Gabriel Correia disse…
Caros confrades, vocês estão me devendo VIKTOR FRANKL. Se esbarramos no "sentimento religioso cósmico" esse é o caminho natural.
Eduardo Medeiros disse…
Elídia, nossa escritora sumida, tudo bem??? hehhhh

Por mim, acharia ótimo ter mais um colaborador dessa estirpe!
Eduardo Medeiros disse…
amigo, Gabriel, eu já falei brevemente da logoterapia do Frankl aqui http://cpfg.blogspot.com.br/2010/09/em-busca-de-sentido.html
Mas de uma forma bem resumida; podemos voltar ao assunto brevemente de forma mais densa.

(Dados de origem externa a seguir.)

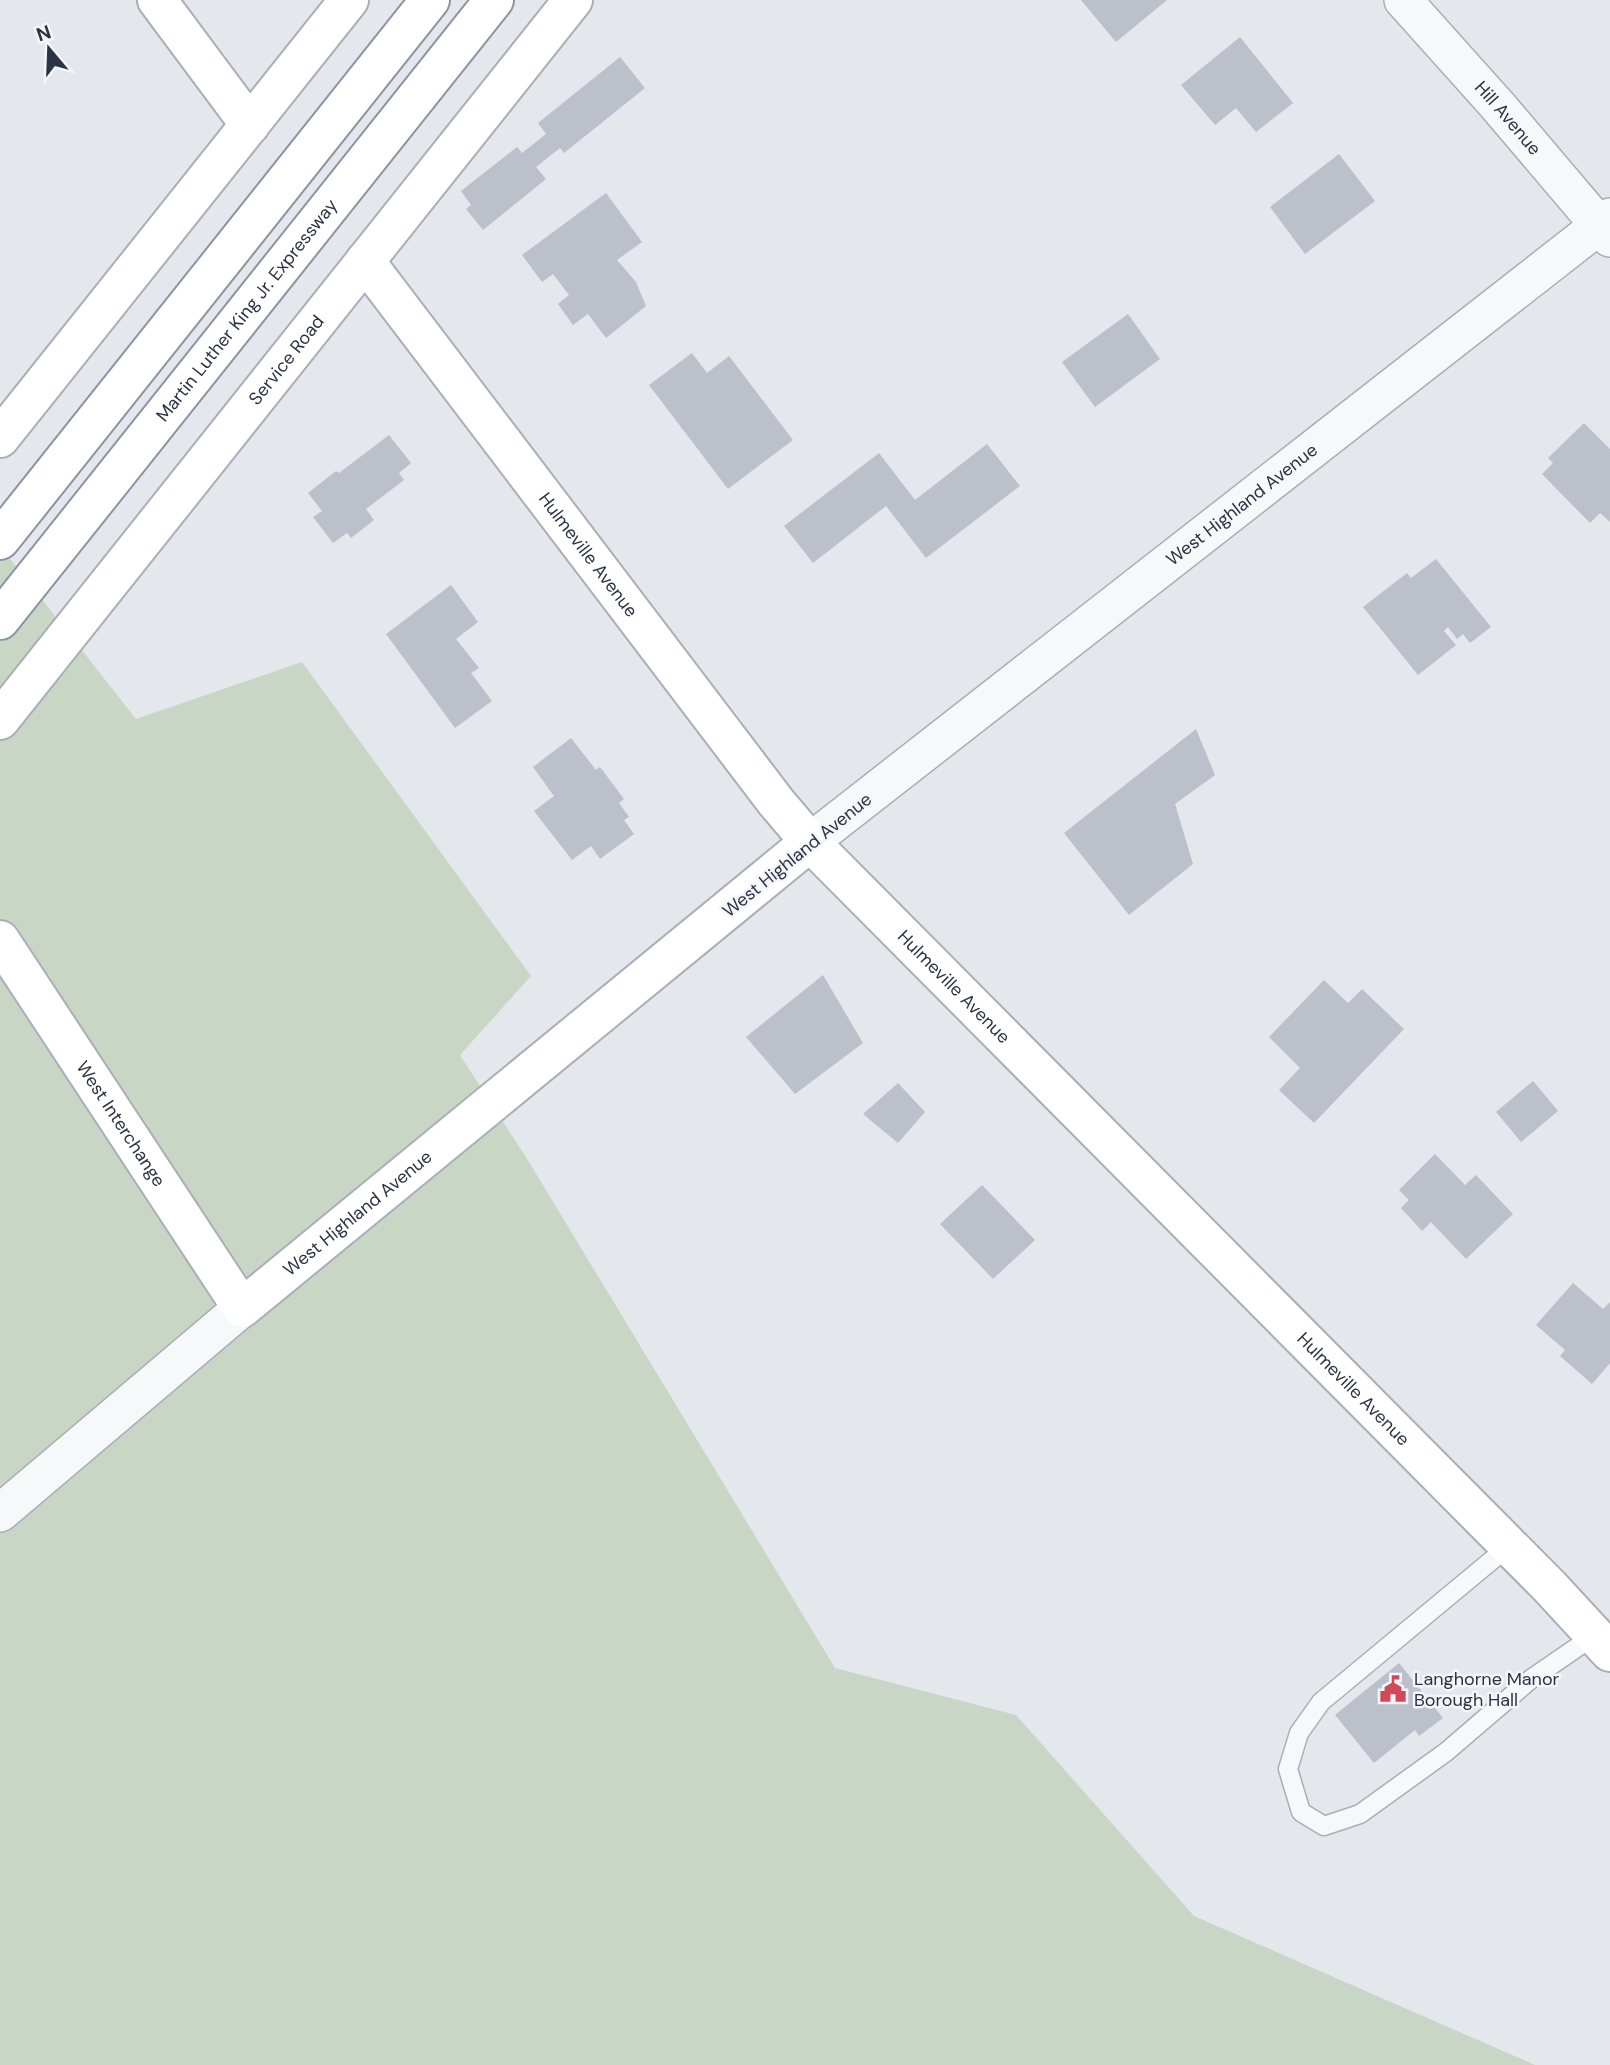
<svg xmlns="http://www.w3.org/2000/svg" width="1610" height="2065" viewBox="0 0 1610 2065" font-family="'DM Sans',sans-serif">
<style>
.green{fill:#c9d6c5}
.building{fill:#bbc0ca}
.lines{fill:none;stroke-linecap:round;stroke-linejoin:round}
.lane-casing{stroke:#a9aeb7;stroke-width:21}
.street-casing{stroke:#a9aeb7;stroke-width:40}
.secondary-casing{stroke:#a9aeb7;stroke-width:42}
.highway-casing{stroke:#8b94a3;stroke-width:42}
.lane{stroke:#f7f8fa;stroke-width:18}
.street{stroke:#f7f8fa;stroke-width:37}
.secondary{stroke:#fff;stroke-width:38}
.highway{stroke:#fff;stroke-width:38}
.labels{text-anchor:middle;stroke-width:5;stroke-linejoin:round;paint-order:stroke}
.street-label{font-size:18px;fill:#2b3445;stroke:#f4f6f9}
.poi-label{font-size:18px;fill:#2b3445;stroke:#f4f6f9;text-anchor:start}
</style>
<rect width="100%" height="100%" fill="#e4e7ec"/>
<!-- green -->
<polygon class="green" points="0,546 136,719 302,662 531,976 460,1055 529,1162 835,1668 1016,1715 1194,1916 1535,2065 0,2065"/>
<!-- building -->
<g class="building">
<polygon points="1081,0 1167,0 1116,42"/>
<polygon points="1240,37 1293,103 1256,132 1236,108 1215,125 1181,85"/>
<polygon points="620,57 645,88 564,153 560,148 536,167 546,179 483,230 466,209 471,205 461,191 517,147 522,153 546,134 538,123"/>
<polygon points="1339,154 1375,201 1305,254 1270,207"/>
<polygon points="606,193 642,242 617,260 636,282 646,306 606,338 588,314 573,325 558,304 569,295 553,274 542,282 522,255"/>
<polygon points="1128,314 1160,359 1095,407 1062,362"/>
<polygon points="692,353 707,373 729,356 793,440 728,489 649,385"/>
<polygon points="1584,423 1610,449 1610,522 1600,513 1590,523 1542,474 1553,463 1548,458"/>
<polygon points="389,435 411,463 399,473 404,480 366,509 374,520 351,538 347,533 333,543 313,517 322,511 308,493 336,471 339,473"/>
<polygon points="987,444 1020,486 926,558 886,506 813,563 784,526 879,453 915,500"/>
<polygon points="1436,559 1491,627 1470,643 1463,634 1457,639 1448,627 1444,631 1456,645 1418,675 1363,607 1407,573 1411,578"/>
<polygon points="451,585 478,622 456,639 479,668 471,673 492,701 455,728 386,634"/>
<polygon points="1196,729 1215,775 1175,804 1193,864 1129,915 1064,833"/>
<polygon points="571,738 596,770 600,767 624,799 619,803 629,817 624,820 634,834 600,859 591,846 572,860 534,811 554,796 533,767"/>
<polygon points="823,975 863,1043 795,1094 746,1037"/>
<polygon points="1324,980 1348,1003 1362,989 1404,1029 1314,1123 1279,1090 1300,1068 1269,1037"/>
<polygon points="1533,1081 1558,1111 1521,1142 1496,1112"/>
<polygon points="898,1083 925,1112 898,1143 863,1114"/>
<polygon points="1435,1154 1465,1185 1476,1175 1513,1214 1466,1259 1431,1222 1422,1231 1401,1208 1409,1200 1399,1190"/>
<polygon points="982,1185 1035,1240 993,1279 940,1224"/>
<polygon points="1573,1283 1603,1309 1610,1302 1610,1363 1592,1384 1560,1356 1565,1350 1536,1325"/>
<polygon points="1399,1663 1443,1718 1419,1736 1415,1730 1374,1763 1335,1715"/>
</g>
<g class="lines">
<defs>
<polyline id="lane" points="1509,1546 1321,1702 1299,1733 1288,1769 1301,1812 1324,1826 1360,1814 1446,1752 1531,1679 1595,1635"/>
<g id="street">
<path id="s1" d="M 1403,0 L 1498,106 L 1610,238"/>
<path id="s2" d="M 810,842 L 1610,217"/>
<polyline points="0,1513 242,1308"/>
</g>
<g id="secondary">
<polyline points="157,0 250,125"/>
<path id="s3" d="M 365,261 L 776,802 L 810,842 L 1550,1587 L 1610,1652"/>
<polyline points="0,438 349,0"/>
<path id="s4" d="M 0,720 L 573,0"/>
<path id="s5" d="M 0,940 L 242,1308 L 810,842"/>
</g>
<g id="highway">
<polyline points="0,540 430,0"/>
<path id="s6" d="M 0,620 L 494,0"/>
</g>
</defs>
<!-- lane casing -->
<use href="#lane" class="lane-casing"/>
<!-- street casing -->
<use href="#street" class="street-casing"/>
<!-- secondary casing -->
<use href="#secondary" class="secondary-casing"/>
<!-- highway casing -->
<use href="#highway" class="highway-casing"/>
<!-- lane -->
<use href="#lane" class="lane"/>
<!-- street -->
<use href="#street" class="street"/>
<!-- secondary -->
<use href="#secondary" class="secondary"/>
<!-- highway -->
<use href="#highway" class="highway"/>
</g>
<!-- icons -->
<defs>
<symbol id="civic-bare" viewBox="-9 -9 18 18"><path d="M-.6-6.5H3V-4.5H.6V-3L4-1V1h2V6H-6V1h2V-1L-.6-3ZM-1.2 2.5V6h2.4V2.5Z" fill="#d1495b" stroke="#f4f6f9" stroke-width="2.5" paint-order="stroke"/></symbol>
</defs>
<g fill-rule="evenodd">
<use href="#civic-bare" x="1374" y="1670" width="38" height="38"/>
</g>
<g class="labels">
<!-- street labels -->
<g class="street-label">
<text dy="6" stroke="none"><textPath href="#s1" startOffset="158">Hill Avenue</textPath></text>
<text dy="6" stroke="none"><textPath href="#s6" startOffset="396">Martin Luther King Jr. Expressway</textPath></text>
<text dy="6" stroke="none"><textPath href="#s4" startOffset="460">Service Road</textPath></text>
<text dy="6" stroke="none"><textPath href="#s2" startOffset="548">West Highland Avenue</textPath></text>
<text dy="6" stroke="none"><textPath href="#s3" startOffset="369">Hulmeville Avenue</textPath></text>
<text transform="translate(797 855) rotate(-39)" y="6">West Highland Avenue</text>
<text dy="6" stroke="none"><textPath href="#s3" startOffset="936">Hulmeville Avenue</textPath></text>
<text dy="6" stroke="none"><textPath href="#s5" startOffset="220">West Interchange</textPath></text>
<text dy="6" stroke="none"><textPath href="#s5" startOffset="590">West Highland Avenue</textPath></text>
<text dy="6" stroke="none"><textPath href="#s3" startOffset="1503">Hulmeville Avenue</textPath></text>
</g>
<!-- poi labels -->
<g class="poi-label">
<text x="1414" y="1685">Langhorne Manor<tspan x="1414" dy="21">Borough Hall</tspan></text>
</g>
</g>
<!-- north arrow -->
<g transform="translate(49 49) rotate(341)" stroke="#f4f6f9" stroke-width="5" paint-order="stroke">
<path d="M0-5L12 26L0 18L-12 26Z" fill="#2b3445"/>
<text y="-10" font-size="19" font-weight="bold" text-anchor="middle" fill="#2b3445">N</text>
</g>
</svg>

Acho que o LEVI seria a pessoa indicada para tal empreitada.

abraços
Levi B. Santos disse…
Caro Gabriel Correia

Li pouco sobre Victor Frankl. Pelo que sei, sua teoria tende a explicar o homem dentro de uma unicidade, sem depender desse “jogo” consciente versus inconsciente.

Mas Freud se supera com seu conceito de ruptura, de desamparo, de angústia, da solidão do ser humano em seus primeiros meses de vida. Freud faz um percurso analítico que me parece irrefutável, quando, por exemplo, diz: ” estou certo de que existem memórias e sentimentos soterrados, provavelmente muito antigos , tão profundamente soterrados e bem guardados, que é provável que eu jamais tenha acesso a eles. Grande parte de nossos motivos encontra-se em um lugar intermediário”.

Usando a linguagem metafórica, eu diria que a psicanálise é mais científica na medida em que escavaca a terra ao redor da raiz para entender a árvore; enquanto que, na minha visão, a logoterapia, não se interessa tanto a fim de estudar o solo e a raiz da árvore e sim o fruto em si. Para Freud, mais interessava o mergulho nas condições do solo em que está fincada as raízes, para daí procurar compreender o mecanismo de absorção que vai formar a seiva, que por fim vai determinar se o fruto sairá sadio ou atrofiado. (rsrs).
Levi B. Santos disse…
SIM

De minha parte, o convite está feito para o Kleber participar da nossa Trindade. Digo Trindade, porque o ping-pong está praticamente entre Edu, Miranda e a minha pessoa. (rsrs)

Falta o voto do Miranda, para a gente saber se o placar será 3X0 ou 2X1 para o novo confrade. (rsrs).

Não custa lembrar que Jung achava a sua quaternidade mais representativa do que a Trindade Freudiana (Ego -Supergo e Id). (rsrs)
Gabriel Correia disse…
Caros confrades, visitei o post antigo do FRANKL. A coisa ferveu.
O tema é digna de ser revisitado, com mais consistência e com novos comentários, digamos... menos apaixonados rsssss.
Edu se o Levi se esquivar vai ter que ser contigo mesmo! rssssss.
Tanto faz 1x0,2x0,3x0 ou 2x1. Já comecei a participar com voto vencido. He, he, he
Pois bem. Não conheço o cidadão em questão, mas se vier para somar que seja bem vindo. Espero que não seja mais um nome para a lista dos foragidos da gaiola.